* Brief *
Copy out, unchanged, the stretch of the material below from the line that contains "genus: Epistrophe" through its last line.

* Task input *

▬▬▬

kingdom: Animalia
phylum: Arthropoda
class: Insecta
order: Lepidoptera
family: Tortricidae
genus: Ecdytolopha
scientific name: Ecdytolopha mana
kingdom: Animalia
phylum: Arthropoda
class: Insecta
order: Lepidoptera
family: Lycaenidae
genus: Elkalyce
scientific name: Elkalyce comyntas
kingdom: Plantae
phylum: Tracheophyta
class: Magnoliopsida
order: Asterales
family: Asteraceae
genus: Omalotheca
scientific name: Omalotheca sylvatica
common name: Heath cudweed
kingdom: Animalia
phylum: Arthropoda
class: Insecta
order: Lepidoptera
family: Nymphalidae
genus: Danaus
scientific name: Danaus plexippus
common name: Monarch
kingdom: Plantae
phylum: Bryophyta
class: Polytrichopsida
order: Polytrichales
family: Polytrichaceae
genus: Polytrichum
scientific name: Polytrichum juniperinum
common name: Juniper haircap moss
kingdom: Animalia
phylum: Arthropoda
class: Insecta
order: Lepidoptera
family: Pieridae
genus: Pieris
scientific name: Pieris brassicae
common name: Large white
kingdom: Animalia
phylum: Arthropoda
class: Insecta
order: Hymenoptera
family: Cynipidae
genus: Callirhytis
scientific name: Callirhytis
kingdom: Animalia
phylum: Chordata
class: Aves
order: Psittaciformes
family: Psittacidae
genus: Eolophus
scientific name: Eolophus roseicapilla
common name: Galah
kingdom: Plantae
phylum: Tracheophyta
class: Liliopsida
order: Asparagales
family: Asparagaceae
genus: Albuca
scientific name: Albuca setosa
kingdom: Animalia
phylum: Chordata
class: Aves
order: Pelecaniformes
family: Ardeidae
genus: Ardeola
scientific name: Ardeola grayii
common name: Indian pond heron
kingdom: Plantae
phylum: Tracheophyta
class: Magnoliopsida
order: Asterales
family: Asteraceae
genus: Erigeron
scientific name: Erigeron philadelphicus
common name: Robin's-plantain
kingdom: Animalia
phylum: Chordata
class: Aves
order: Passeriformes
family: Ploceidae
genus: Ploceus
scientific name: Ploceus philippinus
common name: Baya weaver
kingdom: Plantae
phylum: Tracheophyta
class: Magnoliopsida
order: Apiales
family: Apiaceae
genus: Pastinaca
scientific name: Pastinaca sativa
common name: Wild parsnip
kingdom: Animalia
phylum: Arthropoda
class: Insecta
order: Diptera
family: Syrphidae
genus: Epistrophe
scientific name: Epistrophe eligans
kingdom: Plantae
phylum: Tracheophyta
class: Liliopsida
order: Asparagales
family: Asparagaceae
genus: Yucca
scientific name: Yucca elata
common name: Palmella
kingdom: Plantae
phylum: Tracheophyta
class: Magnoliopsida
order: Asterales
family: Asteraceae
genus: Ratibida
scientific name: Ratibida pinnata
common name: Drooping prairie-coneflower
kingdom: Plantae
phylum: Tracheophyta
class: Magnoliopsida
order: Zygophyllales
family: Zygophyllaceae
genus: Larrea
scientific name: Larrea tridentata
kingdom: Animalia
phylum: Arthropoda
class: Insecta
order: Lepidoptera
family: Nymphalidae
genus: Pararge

▬▬▬

* Answer to the task *
genus: Epistrophe
scientific name: Epistrophe eligans
kingdom: Plantae
phylum: Tracheophyta
class: Liliopsida
order: Asparagales
family: Asparagaceae
genus: Yucca
scientific name: Yucca elata
common name: Palmella
kingdom: Plantae
phylum: Tracheophyta
class: Magnoliopsida
order: Asterales
family: Asteraceae
genus: Ratibida
scientific name: Ratibida pinnata
common name: Drooping prairie-coneflower
kingdom: Plantae
phylum: Tracheophyta
class: Magnoliopsida
order: Zygophyllales
family: Zygophyllaceae
genus: Larrea
scientific name: Larrea tridentata
kingdom: Animalia
phylum: Arthropoda
class: Insecta
order: Lepidoptera
family: Nymphalidae
genus: Pararge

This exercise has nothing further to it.